Check every line of the records below for the string "China", then report only how many lines have it.

Start of MATERIAL FOR THE TASK

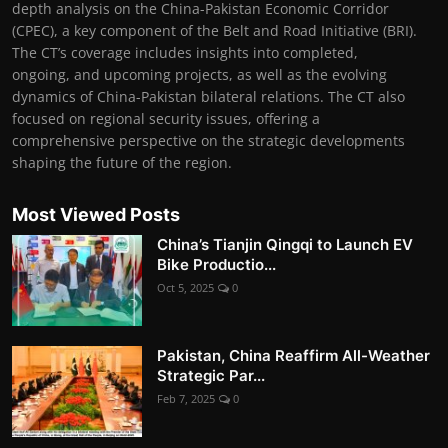
depth analysis on the China-Pakistan Economic Corridor
(CPEC), a key component of the Belt and Road Initiative (BRI).
The CT’s coverage includes insights into completed,
ongoing, and upcoming projects, as well as the evolving
dynamics of China-Pakistan bilateral relations. The CT also
focused on regional security issues, offering a
comprehensive perspective on the strategic developments
shaping the future of the region.
Most Viewed Posts
China’s Tianjin Qingqi to Launch EV
Bike Productio...
Oct 5, 2025
0
Pakistan, China Reaffirm All-Weather
Strategic Par...
Feb 7, 2025
0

End of MATERIAL FOR THE TASK

• RESPONSE TO THIS TASK:
4